- **WHAT NEEDS TO BE DONE**: Restate exactly, and only, the lines spanning from the one with "nose: (1945, 631)" to the end of the records below.

(Joint position lists)
= = = = =

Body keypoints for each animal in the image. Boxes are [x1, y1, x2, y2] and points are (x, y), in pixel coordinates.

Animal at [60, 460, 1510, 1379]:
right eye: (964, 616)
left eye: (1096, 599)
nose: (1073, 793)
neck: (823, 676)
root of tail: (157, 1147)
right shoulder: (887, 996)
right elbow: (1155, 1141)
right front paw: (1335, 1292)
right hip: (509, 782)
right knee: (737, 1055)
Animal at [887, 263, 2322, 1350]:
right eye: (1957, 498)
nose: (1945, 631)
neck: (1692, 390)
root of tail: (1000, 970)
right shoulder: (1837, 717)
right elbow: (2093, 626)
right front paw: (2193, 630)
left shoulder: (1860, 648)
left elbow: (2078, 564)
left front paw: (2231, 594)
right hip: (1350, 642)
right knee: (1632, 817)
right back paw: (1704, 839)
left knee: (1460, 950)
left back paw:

= = = = =

- **RESULT**:
nose: (1945, 631)
neck: (1692, 390)
root of tail: (1000, 970)
right shoulder: (1837, 717)
right elbow: (2093, 626)
right front paw: (2193, 630)
left shoulder: (1860, 648)
left elbow: (2078, 564)
left front paw: (2231, 594)
right hip: (1350, 642)
right knee: (1632, 817)
right back paw: (1704, 839)
left knee: (1460, 950)
left back paw:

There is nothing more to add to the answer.